## ASSIGNMENT
Reproduce every line of text from the listing below word for word, leaving out the pictures.

Stored data entries:
=-=-=-=-=
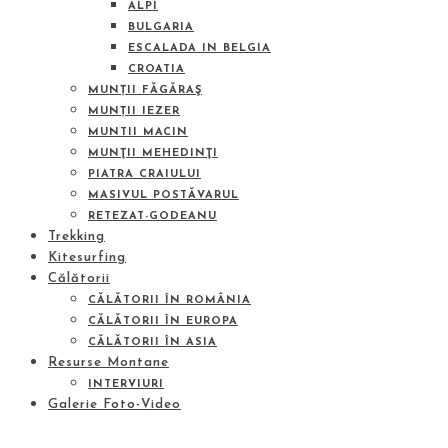
ALPI
BULGARIA
ESCALADA IN BELGIA
CROATIA
MUNȚII FĂGĂRAŞ
MUNȚII IEZER
MUNTII MACIN
MUNŢII MEHEDINŢI
PIATRA CRAIULUI
MASIVUL POSTĂVARUL
RETEZAT-GODEANU
Trekking
Kitesurfing
Călătorii
CĂLĂTORII ÎN ROMÂNIA
CĂLĂTORII ÎN EUROPA
CĂLĂTORII ÎN ASIA
Resurse Montane
INTERVIURI
Galerie Foto-Video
=-=-=-=-=
## OUTPUT FOR THIS EXERCISE
ALPI
BULGARIA
ESCALADA IN BELGIA
CROATIA
MUNȚII FĂGĂRAŞ
MUNȚII IEZER
MUNTII MACIN
MUNŢII MEHEDINŢI
PIATRA CRAIULUI
MASIVUL POSTĂVARUL
RETEZAT-GODEANU
Trekking
Kitesurfing
Călătorii
CĂLĂTORII ÎN ROMÂNIA
CĂLĂTORII ÎN EUROPA
CĂLĂTORII ÎN ASIA
Resurse Montane
INTERVIURI
Galerie Foto-Video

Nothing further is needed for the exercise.